Viral Suppressors of RNA Silencing in Vegetable Viruses: Mechanism and Diversity
摘要
RNA silencing is a fundamental antiviral defense in plants, comprising processes that detect viral double-stranded RNA (dsRNA), process it into small interfering RNAs (siRNAs) via Dicer-like enzymes, and direct degradation or translational repression of viral mRNAs through Argonaute (AGO)-containing effector complexes. Vegetable-infecting viruses encounter the host defense system, and many have evolved viral suppressors of RNA silencing (VSRs) to circumvent RNA silencing at various levels.

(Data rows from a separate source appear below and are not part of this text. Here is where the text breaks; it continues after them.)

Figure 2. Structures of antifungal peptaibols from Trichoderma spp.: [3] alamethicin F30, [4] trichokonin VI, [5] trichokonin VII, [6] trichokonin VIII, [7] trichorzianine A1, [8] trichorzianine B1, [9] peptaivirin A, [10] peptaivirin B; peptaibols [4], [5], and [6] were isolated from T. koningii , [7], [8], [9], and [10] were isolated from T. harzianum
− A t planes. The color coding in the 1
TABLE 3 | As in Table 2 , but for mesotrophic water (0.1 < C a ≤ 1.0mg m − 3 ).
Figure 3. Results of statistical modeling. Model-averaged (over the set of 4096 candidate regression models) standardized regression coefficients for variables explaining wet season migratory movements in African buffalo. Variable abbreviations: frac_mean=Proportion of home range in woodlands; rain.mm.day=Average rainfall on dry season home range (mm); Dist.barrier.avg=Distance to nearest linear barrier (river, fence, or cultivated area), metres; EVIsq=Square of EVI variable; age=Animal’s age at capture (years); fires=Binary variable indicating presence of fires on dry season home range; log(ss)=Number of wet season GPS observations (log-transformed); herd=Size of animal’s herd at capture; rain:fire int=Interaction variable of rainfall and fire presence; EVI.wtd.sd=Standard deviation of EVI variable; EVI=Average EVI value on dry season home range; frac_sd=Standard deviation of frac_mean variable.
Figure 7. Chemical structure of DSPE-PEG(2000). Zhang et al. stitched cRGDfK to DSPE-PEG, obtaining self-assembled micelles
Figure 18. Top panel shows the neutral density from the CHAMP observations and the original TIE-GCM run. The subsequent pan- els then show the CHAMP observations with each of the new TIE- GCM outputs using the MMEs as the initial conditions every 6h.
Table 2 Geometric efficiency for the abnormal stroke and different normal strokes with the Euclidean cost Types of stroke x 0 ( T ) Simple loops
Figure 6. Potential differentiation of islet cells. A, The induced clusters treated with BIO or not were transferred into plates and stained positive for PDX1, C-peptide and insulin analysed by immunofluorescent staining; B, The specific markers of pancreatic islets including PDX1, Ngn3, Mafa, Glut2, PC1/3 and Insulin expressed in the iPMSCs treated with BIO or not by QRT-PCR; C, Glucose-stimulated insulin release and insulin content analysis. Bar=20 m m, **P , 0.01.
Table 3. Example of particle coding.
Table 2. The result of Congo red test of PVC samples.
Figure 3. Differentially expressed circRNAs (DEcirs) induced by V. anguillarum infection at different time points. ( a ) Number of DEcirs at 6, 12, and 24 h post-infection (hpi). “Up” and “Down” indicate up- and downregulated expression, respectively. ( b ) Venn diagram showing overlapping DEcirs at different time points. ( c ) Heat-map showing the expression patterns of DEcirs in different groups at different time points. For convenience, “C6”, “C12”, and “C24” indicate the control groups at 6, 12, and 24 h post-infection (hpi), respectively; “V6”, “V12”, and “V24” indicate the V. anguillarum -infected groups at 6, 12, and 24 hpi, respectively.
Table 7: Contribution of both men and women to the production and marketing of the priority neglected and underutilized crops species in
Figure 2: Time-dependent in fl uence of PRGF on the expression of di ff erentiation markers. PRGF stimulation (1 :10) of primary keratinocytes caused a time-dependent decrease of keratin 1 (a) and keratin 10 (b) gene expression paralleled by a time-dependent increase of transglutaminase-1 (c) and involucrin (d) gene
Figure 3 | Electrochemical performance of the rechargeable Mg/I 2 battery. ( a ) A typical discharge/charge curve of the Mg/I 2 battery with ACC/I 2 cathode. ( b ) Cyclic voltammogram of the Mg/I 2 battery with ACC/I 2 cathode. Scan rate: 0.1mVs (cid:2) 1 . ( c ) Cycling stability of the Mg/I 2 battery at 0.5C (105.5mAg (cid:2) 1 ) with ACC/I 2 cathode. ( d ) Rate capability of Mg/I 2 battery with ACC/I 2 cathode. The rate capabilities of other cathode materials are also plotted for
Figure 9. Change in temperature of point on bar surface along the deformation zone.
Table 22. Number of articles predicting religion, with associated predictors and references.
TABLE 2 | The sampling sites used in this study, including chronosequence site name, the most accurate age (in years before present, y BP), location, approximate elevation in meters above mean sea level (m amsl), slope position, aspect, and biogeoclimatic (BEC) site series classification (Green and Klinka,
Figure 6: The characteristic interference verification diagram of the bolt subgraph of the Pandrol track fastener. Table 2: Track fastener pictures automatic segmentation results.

In this chapter, we examine the diversity of VSRs in vegetable viruses (e.g., those infecting Solanaceae, Cucurbitaceae, Brassicaceae) and dissect their molecular mechanisms. VSRs operate via multiple strategies: sequestering dsRNA or siRNAs to prevent their detection or loading into RISC; degrading or destabilizing key components such as AGO proteins; interfering with the amplification of the silencing signal (e.g., through RNA-dependent RNA polymerases (RdRPs) and Suppressor of Gene Silencing 3 (SGS3); blocking systemic spread of silencing signals; and even modulating endogenous small RNAs and microRNAs to perturb host gene regulation. These suppressors are structurally and evolutionarily diverse, often unrelated in sequence, and sometimes multifunctional, including serving roles in pathogenicity, movement, or symptom development in addition to silencing suppression. Understanding the mechanisms and diversity of VSRs in vegetable viruses has both theoretical and practical implications: it illuminates the arms-race dynamics between host and pathogen, aids in predicting viral virulence, and suggests approaches for resistance breeding or silencing-based antiviral strategies. Future work should aim to characterize lesser-known VSRs in emerging vegetable viruses, map precise host targets, and explore how VSRs affect plant development and immunity.